Face à l’aberration de ce système, le plan Buzyn cherche essentiellement à désinciter à ces comportements, sans oser rompre avec leur source. On y trouvera des mesures étonnantes, comme cette limitation du recours à l’intérim: il sera interdit de cumuler plusieurs emplois dans le secteur public l’an prochain. Les urgences, qui peinent à trouver du personnel, risquent de ne pas y trouver leur compte.
L’essentiel du plan d’Agnès Buzyn consiste à modifier l’offre de soin, sans agir sur la demande. Le patient doit rester, en apparence, le centre du système et ne se voir opposer aucune limitation. Bien entendu, cette apparente toute-puissance est factice: compte tenu de l’engorgement des services, le droit à se faire soigner n’importe où est quand même très limité dans les faits. Mais on maintient la fiction que l’hôpital public, en France, est “gratuit” et ouvert à tous.
Développer l’offre dans un monde de pénurie
Dans un premier temps, et les syndicats ne s’y sont pas trompés, les propositions d’Agnès Buzyn ne devrait guère produire d’effet miraculeux. Leur objectif est de présenter des alternatives aux urgences: extension des missions des professionnels de santé de ville, développement des centres de santé, création d’un service d’accès aux soins par téléphone.
Cette dernière mesure paraît la plus prometteuse, dans la mesure où elle contient l’embryon d’une régulation des services comme elle peut exister en Allemagne. L’accès aux urgences ne serait possible que sur une orientation par le service concerné.

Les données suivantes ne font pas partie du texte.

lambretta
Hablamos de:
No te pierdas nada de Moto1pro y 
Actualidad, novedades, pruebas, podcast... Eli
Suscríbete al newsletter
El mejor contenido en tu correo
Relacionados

Mais il faudra plusieurs mois pour mettre en place ce dispositif, et pendant ce temps, on imagine mal les services d’urgence continuer sur le même mode épuisant. C’est d’autant plus vrai que les centres de santé existent déjà, et peinent à dissuader les patients d’aller à l’hôpital. Rien ne garantit donc que, sans coercition ou sans responsabilisation des patients, la mise en place d’alternatives puisse fonctionner.
Et si l’on responsabilisait les patients?

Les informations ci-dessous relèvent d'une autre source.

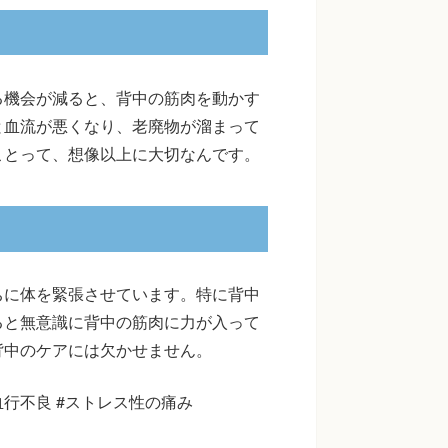
る機会が減ると、背中の筋肉を動かす
と血流が悪くなり、老廃物が溜まって
ことって、想像以上に大切なんです。
ちに体を緊張させています。特に背中
ると無意識に背中の筋肉に力が入って
背中のケアには欠かせません。
血行不良 #ストレス性の痛み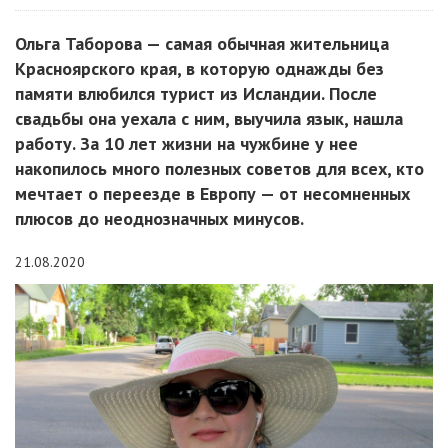
Ольга Таборова — самая обычная жительница
Красноярского края, в которую однажды без
памяти влюбился турист из Исландии. После
свадьбы она уехала с ним, выучила язык, нашла
работу. За 10 лет жизни на чужбине у нее
накопилось много полезных советов для всех, кто
мечтает о переезде в Европу — от несомненных
плюсов до неоднозначных минусов.
21.08.2020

Faut-il préserver le droit d’aller aux urgences quand on a une quinte de toux ou une entorse? Ce luxe auquel les assurés sociaux français sont habitués mériterait d’être revisité. Car la racine du problème tient au sentiment de “gratuité” qu’ont les Français vis-à-vis de leurs urgences. Peu d’assurés sociaux mesurent le vrai prix de leur hôpital et considèrent souvent qu’ils ont un droit de tirage illimité sur les soins qui y sont prodigués.
Cette dérive comportementale s’explique largement par la démagogie des pouvoirs publics qui, depuis de longues années, s’efforcent de dissimuler les liens entre les dépenses de santé et les prélèvements sociaux. Le gouvernement Philippe, avec ses “zéros reste à charge” a lui-même cédé à cette facilité: il faut faire vivre la fiction selon laquelle la santé ne serait pas un marché, serait gratuite et échapperait aux lois de l’économie (et de la pénurie).
Une bonne façon de désengorger les urgences consisterait pourtant à y faire payer la bobologie qui relève des soins de ville. On ne parle pas ici de la jambe cassée, de la crise cardiaque, ni de la présomption de méningite. On parle de la bronchite, de la petite entorse du dimanche, ou de la simple céphalée. Il ne serait pas aberrant que ces affections-là soient payées cher aux urgences.
Mais il est vrai que cette mesure de bon sens romprait avec le confort de la déresponsabilisation des patients. Il s’agirait là d’une remise en cause systémique dans un pays où l’illusion d’un droit de tirage sans contrepartie sur les services publics doit être maintenue coûte-que-coûte.